October 8th, 2015 ~ by admin

AMD 20 Processor Test Board – A Gang of Athlons

AMD Socket A Test Board

AMD Socket A Test Board

Processors are tested at many steps in the manufacturing process.  Automated visual inspections are done at several steps during the wafer lithography stage, the individual chips are tested and marked on the wafer before slicing, and then final testing and speed grading during the assembly process.

This board is part of that final test stage,  It is designed to test Socket A (462) CPU’s, 20 at a time.  The board was made by a company called DynaVision in June of 2000, coinciding with the release of AMD’s first Socket A processors.  The board would be used in a test machine, and likely manually loaded with up to 20 processors.  This cannot be a FULL test of the processor as not all signals are brought out (so it may miss a package defect).  All the test, debug and JTAG signals are brought out from each socket, as well as the necessary voltages and CLK signals provided.

A connector by each socket supports, PS_ON, PWERON, ANODE and CATHODE signals, though I am not entirely sure what there are for.  Best guess is thermal management.  Also next to this is 2 signals labeled TEC1 and TEC2, naming that may suggest Peltier junction cooling.

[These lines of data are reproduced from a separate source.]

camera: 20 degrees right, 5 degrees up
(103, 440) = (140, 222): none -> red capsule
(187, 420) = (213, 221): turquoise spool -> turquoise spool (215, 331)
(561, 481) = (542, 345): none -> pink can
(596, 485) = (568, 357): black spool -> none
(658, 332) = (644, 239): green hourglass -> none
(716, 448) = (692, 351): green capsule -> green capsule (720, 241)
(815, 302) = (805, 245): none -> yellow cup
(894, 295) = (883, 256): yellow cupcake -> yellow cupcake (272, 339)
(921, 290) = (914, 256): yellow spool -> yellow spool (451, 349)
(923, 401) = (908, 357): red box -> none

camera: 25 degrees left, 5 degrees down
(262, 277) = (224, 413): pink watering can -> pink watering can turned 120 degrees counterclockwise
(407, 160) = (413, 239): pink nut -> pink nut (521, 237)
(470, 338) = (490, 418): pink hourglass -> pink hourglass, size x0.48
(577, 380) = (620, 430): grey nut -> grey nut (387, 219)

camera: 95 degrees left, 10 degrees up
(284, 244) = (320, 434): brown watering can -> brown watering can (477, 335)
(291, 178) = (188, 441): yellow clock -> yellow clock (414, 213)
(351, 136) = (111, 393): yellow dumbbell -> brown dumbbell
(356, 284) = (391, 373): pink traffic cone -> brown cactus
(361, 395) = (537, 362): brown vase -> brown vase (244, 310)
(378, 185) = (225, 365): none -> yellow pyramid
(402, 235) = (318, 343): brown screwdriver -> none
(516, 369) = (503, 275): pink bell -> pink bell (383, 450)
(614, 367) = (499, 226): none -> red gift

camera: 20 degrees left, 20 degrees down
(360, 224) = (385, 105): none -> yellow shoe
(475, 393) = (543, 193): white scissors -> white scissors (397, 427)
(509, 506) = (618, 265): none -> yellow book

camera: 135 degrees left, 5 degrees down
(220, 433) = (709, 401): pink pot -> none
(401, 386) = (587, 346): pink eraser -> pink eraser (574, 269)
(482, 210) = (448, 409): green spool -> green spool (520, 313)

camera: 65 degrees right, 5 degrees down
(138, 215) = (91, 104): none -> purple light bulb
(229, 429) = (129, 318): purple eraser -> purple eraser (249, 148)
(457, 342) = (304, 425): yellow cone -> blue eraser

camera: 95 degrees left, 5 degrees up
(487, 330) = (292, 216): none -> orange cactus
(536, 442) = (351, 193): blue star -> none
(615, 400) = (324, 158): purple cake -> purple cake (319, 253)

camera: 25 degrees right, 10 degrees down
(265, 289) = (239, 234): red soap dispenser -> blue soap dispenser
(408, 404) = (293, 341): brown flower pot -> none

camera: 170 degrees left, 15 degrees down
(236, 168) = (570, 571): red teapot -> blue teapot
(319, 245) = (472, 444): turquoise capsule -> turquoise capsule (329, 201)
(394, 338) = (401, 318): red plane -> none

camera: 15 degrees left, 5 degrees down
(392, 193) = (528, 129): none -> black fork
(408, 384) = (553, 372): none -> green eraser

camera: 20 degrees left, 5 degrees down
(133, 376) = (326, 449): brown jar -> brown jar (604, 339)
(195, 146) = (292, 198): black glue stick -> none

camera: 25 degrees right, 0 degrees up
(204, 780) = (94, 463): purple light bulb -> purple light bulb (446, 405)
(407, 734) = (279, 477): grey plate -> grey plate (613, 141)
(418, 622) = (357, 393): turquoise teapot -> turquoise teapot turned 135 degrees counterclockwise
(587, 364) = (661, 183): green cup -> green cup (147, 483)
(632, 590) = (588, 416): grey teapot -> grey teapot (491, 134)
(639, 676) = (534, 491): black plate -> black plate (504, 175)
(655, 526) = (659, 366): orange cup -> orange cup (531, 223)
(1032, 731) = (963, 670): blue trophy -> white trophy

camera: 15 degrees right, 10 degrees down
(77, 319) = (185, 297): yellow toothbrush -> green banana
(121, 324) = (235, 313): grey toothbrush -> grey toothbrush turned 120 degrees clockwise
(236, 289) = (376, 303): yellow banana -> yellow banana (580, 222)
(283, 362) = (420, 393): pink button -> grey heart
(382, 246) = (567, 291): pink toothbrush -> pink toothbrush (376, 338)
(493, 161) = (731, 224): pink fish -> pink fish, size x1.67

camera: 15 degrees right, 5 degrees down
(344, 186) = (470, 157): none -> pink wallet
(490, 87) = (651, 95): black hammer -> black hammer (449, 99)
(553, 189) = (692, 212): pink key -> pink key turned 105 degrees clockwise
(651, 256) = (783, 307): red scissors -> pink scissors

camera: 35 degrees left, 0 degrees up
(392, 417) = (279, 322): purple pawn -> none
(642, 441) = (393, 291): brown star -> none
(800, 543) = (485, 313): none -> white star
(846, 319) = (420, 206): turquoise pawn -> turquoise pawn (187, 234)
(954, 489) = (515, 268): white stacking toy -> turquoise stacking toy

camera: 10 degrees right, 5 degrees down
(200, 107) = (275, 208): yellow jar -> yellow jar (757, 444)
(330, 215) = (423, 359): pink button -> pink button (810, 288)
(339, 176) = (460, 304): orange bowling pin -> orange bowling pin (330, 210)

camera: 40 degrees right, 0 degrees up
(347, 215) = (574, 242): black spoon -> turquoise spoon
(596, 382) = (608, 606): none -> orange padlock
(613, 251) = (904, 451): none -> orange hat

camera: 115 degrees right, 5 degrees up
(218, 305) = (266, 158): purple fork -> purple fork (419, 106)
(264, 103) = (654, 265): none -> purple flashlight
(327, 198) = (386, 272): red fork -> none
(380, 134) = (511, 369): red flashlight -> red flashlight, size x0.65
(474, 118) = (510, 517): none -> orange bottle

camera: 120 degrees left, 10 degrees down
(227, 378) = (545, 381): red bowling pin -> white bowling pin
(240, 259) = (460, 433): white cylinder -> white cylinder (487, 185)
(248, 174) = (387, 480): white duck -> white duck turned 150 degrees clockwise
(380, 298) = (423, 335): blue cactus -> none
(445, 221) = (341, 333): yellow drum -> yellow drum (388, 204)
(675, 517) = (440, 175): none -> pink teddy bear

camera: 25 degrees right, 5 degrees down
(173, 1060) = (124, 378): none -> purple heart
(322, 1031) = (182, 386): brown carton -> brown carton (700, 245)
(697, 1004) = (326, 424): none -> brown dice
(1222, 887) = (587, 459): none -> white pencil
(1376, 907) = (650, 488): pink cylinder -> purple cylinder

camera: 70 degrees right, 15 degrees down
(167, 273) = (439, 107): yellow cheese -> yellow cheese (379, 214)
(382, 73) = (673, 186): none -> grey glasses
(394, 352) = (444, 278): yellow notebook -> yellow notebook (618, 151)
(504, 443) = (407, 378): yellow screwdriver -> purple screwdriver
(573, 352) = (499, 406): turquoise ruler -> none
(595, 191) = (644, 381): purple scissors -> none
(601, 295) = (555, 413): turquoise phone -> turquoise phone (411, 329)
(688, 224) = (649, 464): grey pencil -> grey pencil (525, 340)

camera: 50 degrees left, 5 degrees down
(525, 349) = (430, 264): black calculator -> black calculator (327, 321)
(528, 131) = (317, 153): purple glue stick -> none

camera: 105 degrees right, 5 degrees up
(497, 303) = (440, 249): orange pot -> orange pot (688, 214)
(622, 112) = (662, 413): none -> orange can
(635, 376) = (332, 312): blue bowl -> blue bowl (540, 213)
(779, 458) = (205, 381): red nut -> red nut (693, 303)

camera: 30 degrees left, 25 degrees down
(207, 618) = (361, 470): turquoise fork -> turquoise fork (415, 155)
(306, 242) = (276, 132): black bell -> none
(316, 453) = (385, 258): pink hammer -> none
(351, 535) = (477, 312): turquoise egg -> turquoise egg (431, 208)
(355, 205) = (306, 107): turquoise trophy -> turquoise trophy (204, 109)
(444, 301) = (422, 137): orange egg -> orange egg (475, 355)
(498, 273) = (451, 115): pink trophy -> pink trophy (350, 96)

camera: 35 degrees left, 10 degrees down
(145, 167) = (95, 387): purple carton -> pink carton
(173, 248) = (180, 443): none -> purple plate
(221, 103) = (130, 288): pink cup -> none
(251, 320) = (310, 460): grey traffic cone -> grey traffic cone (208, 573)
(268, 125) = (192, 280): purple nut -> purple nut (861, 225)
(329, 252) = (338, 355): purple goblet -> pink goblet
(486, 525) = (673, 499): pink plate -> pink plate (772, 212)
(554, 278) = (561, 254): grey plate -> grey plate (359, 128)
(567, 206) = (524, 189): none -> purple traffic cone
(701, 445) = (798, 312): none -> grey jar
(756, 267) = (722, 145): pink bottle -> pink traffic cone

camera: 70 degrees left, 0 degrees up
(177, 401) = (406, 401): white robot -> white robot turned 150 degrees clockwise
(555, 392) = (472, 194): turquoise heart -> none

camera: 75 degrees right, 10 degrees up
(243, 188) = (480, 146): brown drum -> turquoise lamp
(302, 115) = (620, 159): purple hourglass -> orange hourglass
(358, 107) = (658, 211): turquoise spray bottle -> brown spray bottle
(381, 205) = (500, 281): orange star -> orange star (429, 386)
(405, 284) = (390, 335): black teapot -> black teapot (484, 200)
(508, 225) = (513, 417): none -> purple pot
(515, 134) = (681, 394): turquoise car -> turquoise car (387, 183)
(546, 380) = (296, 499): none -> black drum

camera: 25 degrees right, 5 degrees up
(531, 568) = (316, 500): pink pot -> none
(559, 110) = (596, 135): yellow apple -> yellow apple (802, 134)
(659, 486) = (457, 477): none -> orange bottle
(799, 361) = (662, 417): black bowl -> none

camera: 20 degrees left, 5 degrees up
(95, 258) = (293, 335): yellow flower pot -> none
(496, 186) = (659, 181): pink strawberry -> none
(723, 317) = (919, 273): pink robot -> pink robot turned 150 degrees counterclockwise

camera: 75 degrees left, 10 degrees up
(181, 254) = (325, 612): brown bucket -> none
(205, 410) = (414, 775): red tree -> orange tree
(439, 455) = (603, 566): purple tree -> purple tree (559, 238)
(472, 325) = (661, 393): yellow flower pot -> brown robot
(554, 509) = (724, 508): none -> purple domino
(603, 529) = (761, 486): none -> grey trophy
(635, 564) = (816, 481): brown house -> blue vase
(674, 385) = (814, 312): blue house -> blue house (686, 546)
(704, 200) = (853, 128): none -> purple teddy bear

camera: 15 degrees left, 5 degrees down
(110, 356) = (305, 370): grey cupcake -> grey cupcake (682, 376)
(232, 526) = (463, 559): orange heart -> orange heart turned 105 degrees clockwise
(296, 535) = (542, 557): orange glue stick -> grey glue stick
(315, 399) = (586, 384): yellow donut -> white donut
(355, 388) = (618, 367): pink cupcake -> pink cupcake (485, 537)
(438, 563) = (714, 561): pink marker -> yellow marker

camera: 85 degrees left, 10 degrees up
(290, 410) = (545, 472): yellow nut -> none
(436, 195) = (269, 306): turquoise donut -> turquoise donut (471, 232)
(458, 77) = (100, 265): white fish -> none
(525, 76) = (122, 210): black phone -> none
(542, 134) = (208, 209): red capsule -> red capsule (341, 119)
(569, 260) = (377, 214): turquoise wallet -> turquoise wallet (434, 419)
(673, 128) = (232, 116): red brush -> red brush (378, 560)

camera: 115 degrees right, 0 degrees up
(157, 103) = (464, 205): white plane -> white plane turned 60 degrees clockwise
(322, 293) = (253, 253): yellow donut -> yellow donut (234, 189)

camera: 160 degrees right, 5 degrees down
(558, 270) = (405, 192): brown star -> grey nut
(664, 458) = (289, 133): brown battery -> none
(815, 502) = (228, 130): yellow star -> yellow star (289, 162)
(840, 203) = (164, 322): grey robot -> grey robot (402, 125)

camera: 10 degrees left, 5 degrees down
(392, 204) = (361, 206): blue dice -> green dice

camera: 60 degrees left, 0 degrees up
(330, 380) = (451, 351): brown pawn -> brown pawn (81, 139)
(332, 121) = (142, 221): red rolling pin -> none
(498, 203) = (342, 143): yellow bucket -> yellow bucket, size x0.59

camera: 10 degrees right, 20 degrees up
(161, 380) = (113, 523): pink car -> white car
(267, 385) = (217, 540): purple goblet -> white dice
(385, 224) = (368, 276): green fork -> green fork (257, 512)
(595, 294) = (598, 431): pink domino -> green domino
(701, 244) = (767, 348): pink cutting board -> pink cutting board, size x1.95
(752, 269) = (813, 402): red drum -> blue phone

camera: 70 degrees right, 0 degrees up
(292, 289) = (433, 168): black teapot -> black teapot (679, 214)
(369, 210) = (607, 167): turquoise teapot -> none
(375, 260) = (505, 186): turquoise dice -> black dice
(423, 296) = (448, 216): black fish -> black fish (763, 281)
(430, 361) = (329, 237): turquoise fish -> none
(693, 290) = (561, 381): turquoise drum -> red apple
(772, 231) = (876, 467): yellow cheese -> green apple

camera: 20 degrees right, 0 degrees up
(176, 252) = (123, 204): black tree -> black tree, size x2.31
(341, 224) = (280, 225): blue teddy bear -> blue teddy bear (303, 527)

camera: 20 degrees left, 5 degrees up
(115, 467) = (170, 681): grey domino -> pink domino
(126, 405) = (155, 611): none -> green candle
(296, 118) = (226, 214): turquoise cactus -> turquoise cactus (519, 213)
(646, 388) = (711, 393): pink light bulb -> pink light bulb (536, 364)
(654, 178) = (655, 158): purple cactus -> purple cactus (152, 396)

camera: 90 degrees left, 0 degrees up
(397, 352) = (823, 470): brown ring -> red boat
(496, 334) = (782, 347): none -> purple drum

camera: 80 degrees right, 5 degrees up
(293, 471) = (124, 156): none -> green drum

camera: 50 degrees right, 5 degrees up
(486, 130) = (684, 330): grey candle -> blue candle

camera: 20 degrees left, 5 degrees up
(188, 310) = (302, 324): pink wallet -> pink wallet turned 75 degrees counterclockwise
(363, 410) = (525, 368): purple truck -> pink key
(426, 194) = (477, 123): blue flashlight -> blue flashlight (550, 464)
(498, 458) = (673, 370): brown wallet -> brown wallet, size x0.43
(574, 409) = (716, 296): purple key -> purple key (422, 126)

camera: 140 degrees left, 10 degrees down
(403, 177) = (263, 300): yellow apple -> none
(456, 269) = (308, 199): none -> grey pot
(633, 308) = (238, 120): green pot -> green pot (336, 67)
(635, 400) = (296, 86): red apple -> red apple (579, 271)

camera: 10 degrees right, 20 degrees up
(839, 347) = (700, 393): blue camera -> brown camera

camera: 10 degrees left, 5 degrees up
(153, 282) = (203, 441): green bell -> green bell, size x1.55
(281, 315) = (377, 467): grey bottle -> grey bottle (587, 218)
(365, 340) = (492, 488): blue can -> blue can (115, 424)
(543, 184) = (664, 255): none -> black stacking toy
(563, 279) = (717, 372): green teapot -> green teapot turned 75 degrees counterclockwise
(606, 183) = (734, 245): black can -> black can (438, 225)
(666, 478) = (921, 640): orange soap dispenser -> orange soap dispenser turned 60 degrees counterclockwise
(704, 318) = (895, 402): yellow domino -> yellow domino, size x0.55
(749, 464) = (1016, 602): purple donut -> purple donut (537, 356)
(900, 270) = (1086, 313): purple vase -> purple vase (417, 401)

AMD 20 socket test board, circa 2000

AMD 20 socket test board, circa 2000

The board is labeled AMD 317-S6300 and FAB 30-21041B.  Fab 30 could suggest AMD’s Dresden Germany Fab, which would make this board even more interesting, as only a very few processors were assembled/tested at the fabs themselves.  Most production AMD processors were assembled and tested in Penang, Malaysia (since 1972).

Someone at AMD was certainly intimately familiar with the design and use of this board, and its part in AMD’s success in the market.  Now it occupies a few square feet of a wall at the CPU Shack Museum keeping its secrets to itself.

Tags:
,

Posted in:
Boards and Systems

1 Response to AMD 20 Processor Test Board – A Gang of Athlons

  1. Yuhong Bao

    For fun, look up the Hotrail and API K7 SMP chipsets (both never released). The K7 supported PAE, but even the AMD 760MP chipset don’t support 36-bit addressing.